Vincenzo Chilone représente le bassin de Saint-Marc de la sortie du Grand Canal vers l'île de San Giorgio Maggiore. A droite la douane de mer est sommée de la figure allégorique de la fortune qui, tenant dans sa main un gouvernail, varie au gré des vents. Au centre de la composition la façade de l'église San Giorgio Maggiore s'impose solennellement. Sa façade est restée inchangée depuis sa construction sous la direction de l'architecte Andrea Palladio à partir de 1565. Cependant Vincenzo Chilone se révèle un original continuateur des vedutistes du XVIIIe siècle puisqu'il actualise dans son œuvre d'importantes modifications intervenues à la fin du XVIIIe et au début du XIXe siècle.
Le campanile de San Giorgio avait au XVIIIe siècle un clocher bulbeux dont témoignent de nombreuses œuvres de Canaletto et Guardi. En 1774 le campanile s'écroulait provoquant d'importants dégâts : le dortoir du cloître qui jouxte l'église fut détruit ainsi qu'une partie du chœur de l'église et sa sacristie.

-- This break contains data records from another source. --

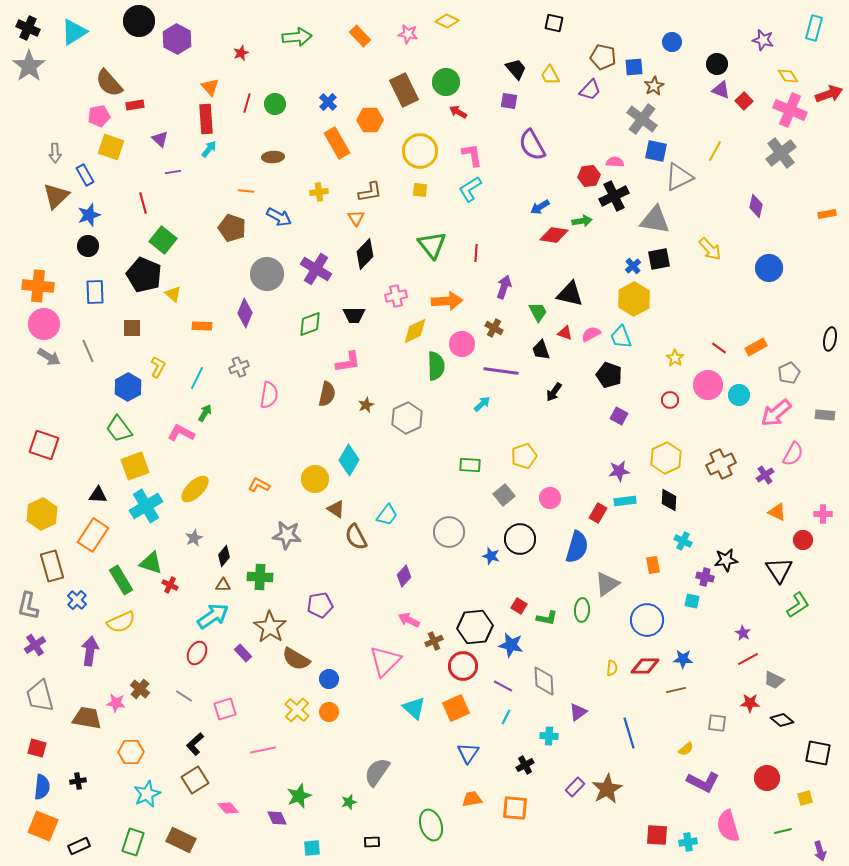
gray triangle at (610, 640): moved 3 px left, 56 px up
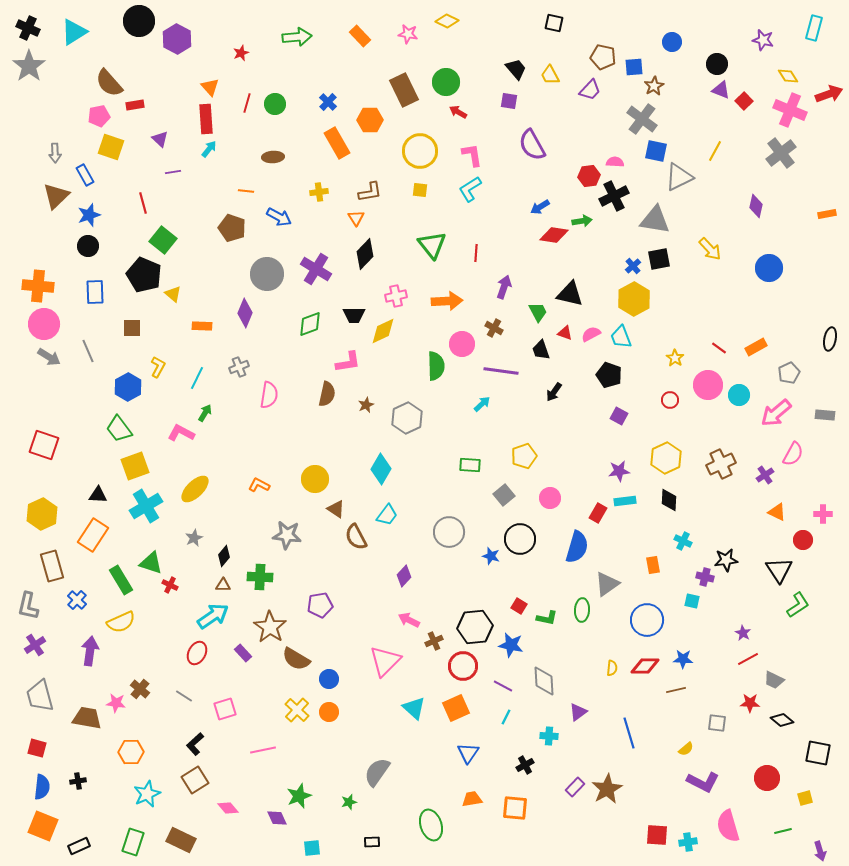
yellow diamond at (415, 331): moved 32 px left
cyan diamond at (349, 460): moved 32 px right, 9 px down
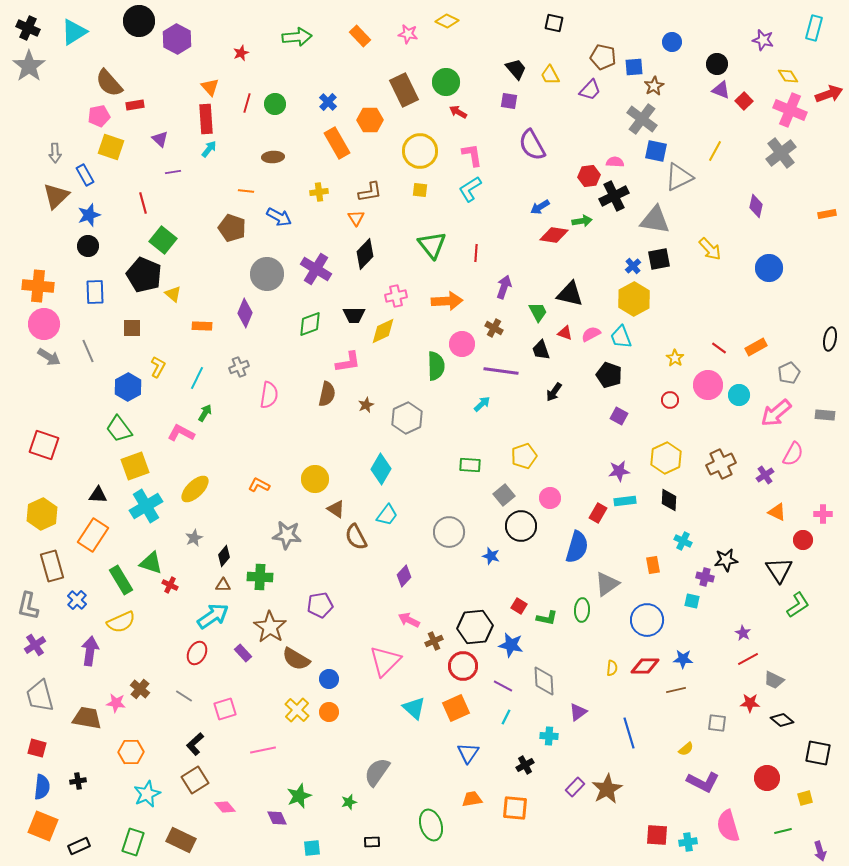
black circle at (520, 539): moved 1 px right, 13 px up
pink diamond at (228, 808): moved 3 px left, 1 px up
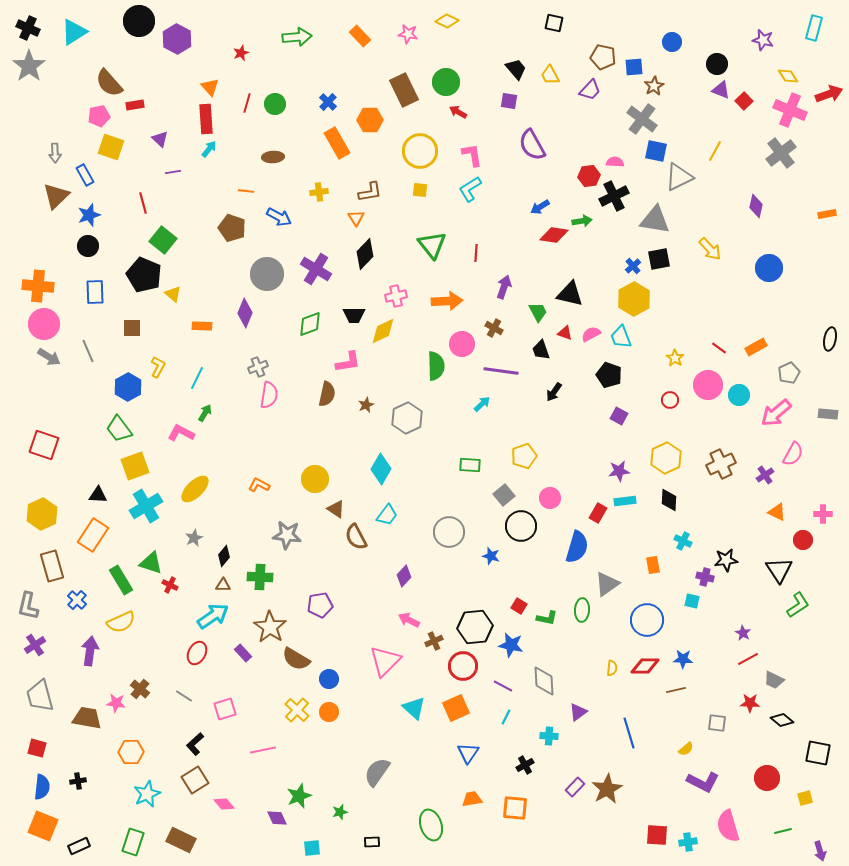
gray cross at (239, 367): moved 19 px right
gray rectangle at (825, 415): moved 3 px right, 1 px up
green star at (349, 802): moved 9 px left, 10 px down
pink diamond at (225, 807): moved 1 px left, 3 px up
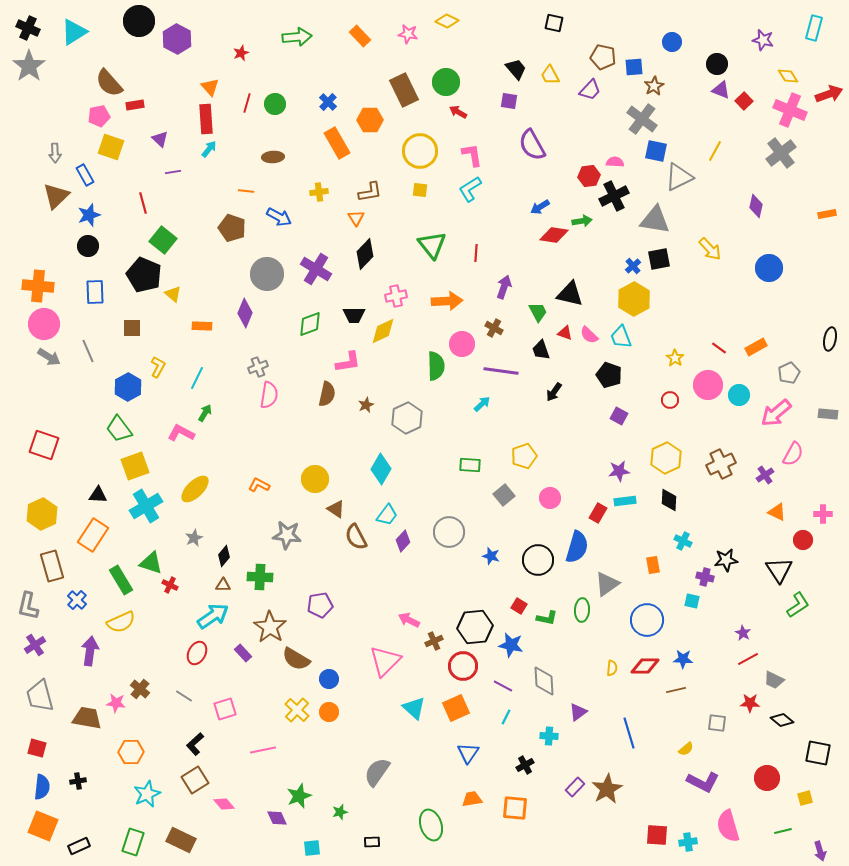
pink semicircle at (591, 334): moved 2 px left, 1 px down; rotated 108 degrees counterclockwise
black circle at (521, 526): moved 17 px right, 34 px down
purple diamond at (404, 576): moved 1 px left, 35 px up
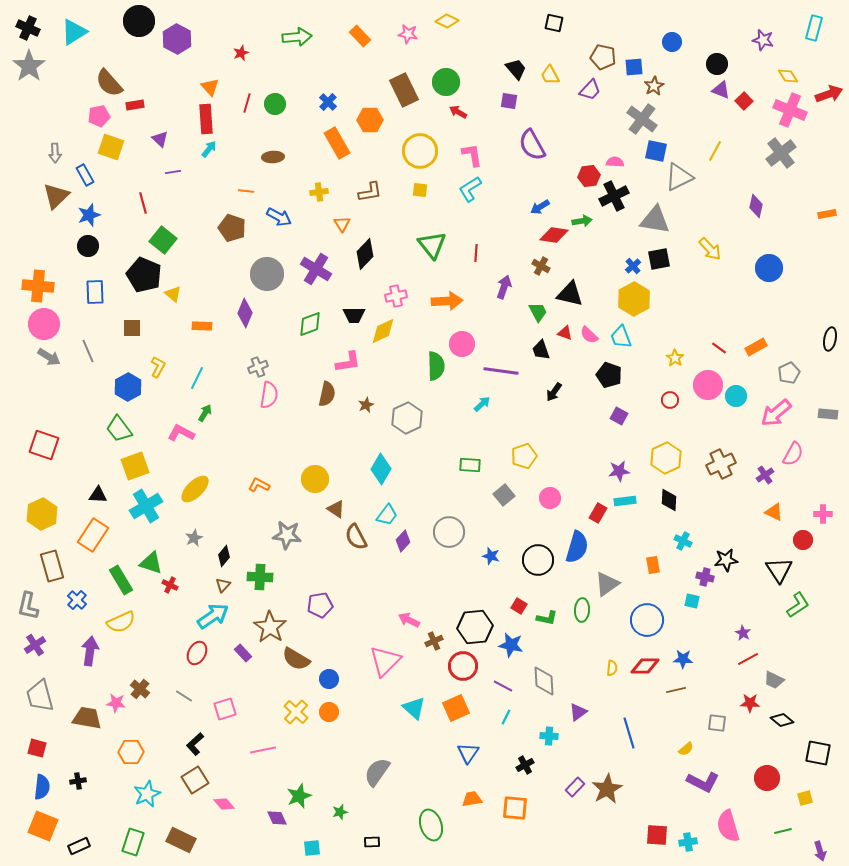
orange triangle at (356, 218): moved 14 px left, 6 px down
brown cross at (494, 328): moved 47 px right, 62 px up
cyan circle at (739, 395): moved 3 px left, 1 px down
orange triangle at (777, 512): moved 3 px left
brown triangle at (223, 585): rotated 49 degrees counterclockwise
yellow cross at (297, 710): moved 1 px left, 2 px down
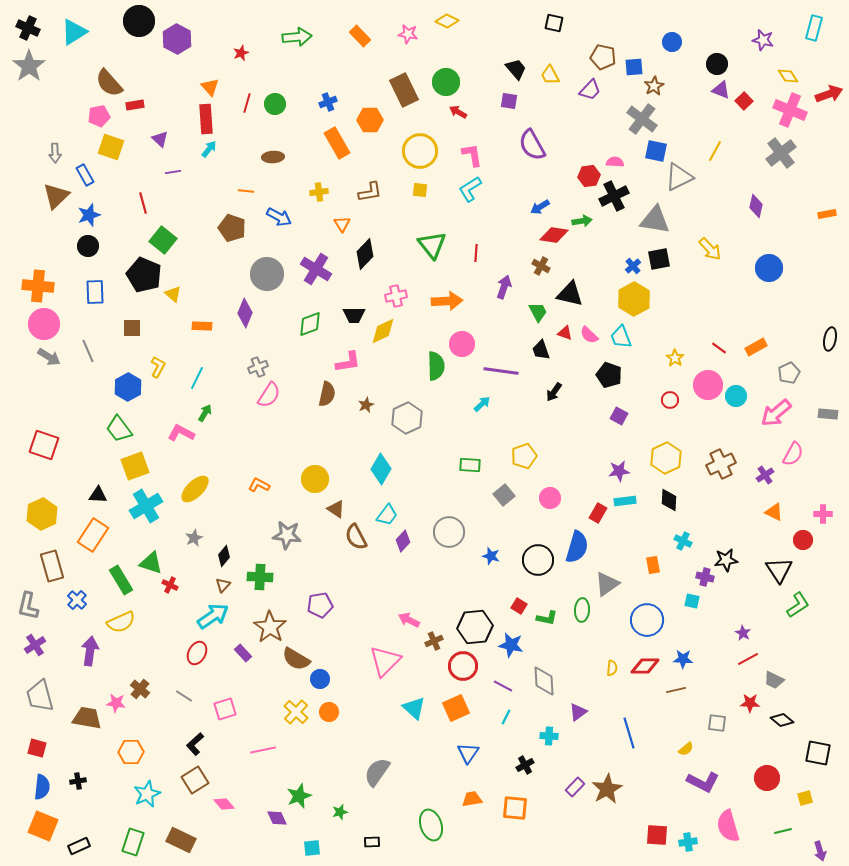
blue cross at (328, 102): rotated 24 degrees clockwise
pink semicircle at (269, 395): rotated 24 degrees clockwise
blue circle at (329, 679): moved 9 px left
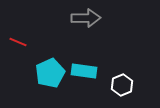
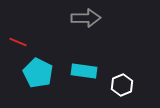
cyan pentagon: moved 12 px left; rotated 20 degrees counterclockwise
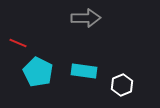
red line: moved 1 px down
cyan pentagon: moved 1 px up
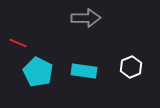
white hexagon: moved 9 px right, 18 px up
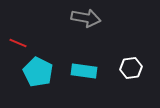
gray arrow: rotated 12 degrees clockwise
white hexagon: moved 1 px down; rotated 15 degrees clockwise
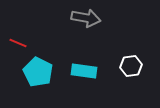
white hexagon: moved 2 px up
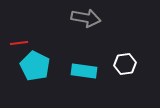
red line: moved 1 px right; rotated 30 degrees counterclockwise
white hexagon: moved 6 px left, 2 px up
cyan pentagon: moved 3 px left, 6 px up
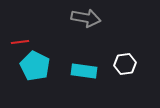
red line: moved 1 px right, 1 px up
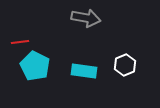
white hexagon: moved 1 px down; rotated 15 degrees counterclockwise
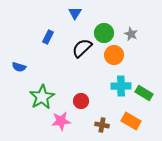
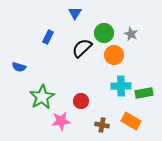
green rectangle: rotated 42 degrees counterclockwise
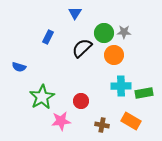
gray star: moved 7 px left, 2 px up; rotated 24 degrees counterclockwise
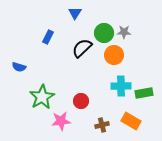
brown cross: rotated 24 degrees counterclockwise
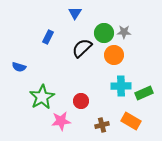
green rectangle: rotated 12 degrees counterclockwise
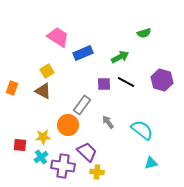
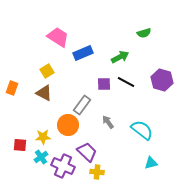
brown triangle: moved 1 px right, 2 px down
purple cross: rotated 15 degrees clockwise
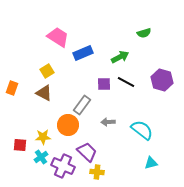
gray arrow: rotated 56 degrees counterclockwise
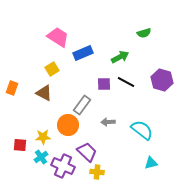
yellow square: moved 5 px right, 2 px up
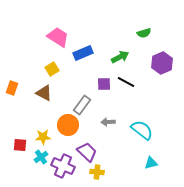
purple hexagon: moved 17 px up; rotated 20 degrees clockwise
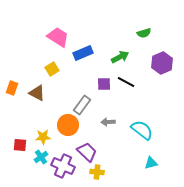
brown triangle: moved 7 px left
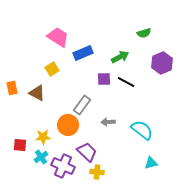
purple square: moved 5 px up
orange rectangle: rotated 32 degrees counterclockwise
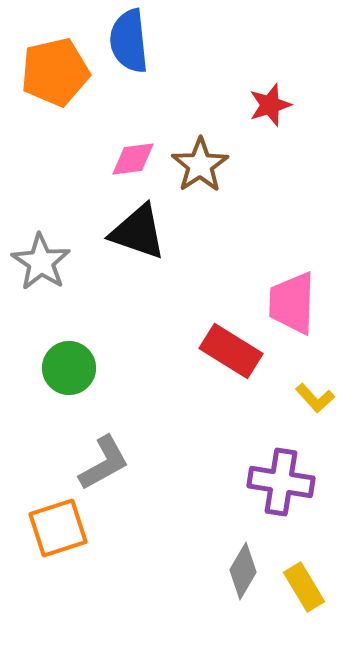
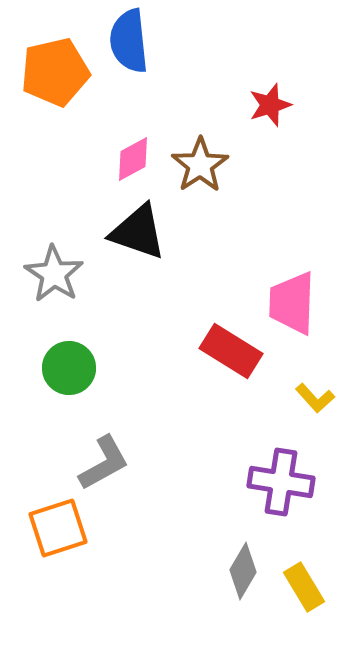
pink diamond: rotated 21 degrees counterclockwise
gray star: moved 13 px right, 12 px down
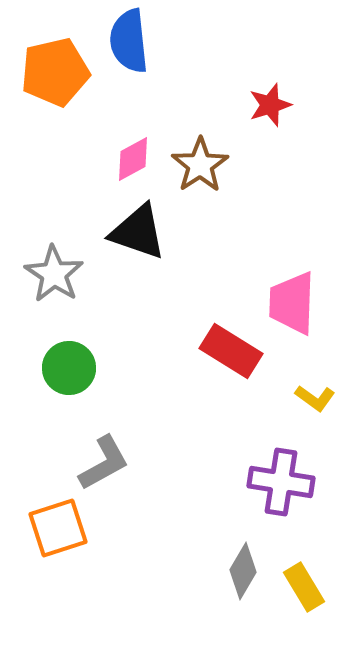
yellow L-shape: rotated 12 degrees counterclockwise
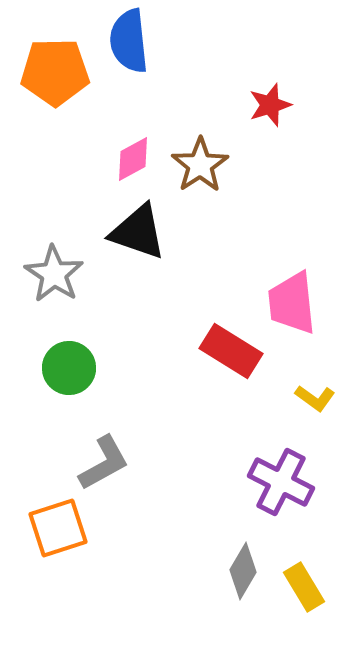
orange pentagon: rotated 12 degrees clockwise
pink trapezoid: rotated 8 degrees counterclockwise
purple cross: rotated 18 degrees clockwise
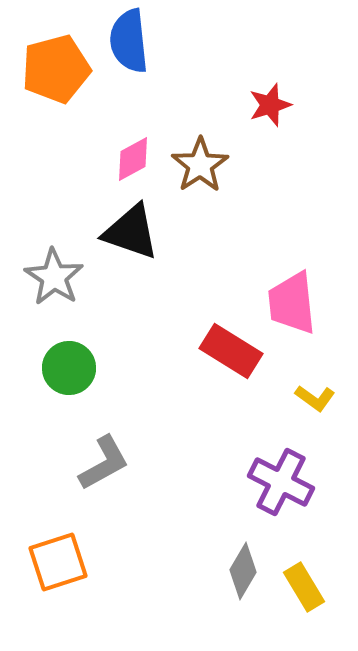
orange pentagon: moved 1 px right, 3 px up; rotated 14 degrees counterclockwise
black triangle: moved 7 px left
gray star: moved 3 px down
orange square: moved 34 px down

Le nouveau campanile, dessiné par le frère et architecte Benedetto Buratti, originaire de Bologne, est achevé en 1791 ; il s'agit de l'actuel campanile, celui-là même que représente Chilone dans notre tableau. Durant la période napoléonienne, sur le versant nord de l'île fut créée la Darsena séparée du bassin de Saint-Marc par un quai et des magasins de service. L'artiste représente cette nouvelle installation portuaire au sein de laquelle l'on distingue le guichet en pierre d'Istrie et plusieurs grands voiliers. Parmi les grandes modifications voulues par Napoléon figurent aussi les Giardini, jardins publics plantés dans la partie Est de la ville et visibles en arrière plan à gauche de la composition. Une voile latine battant pavillon autrichien témoigne de la domination de l'Empire des Habsbourg. Malgré cette présence étrangère, la vie semble s'écouler avec une perpétuelle douceur.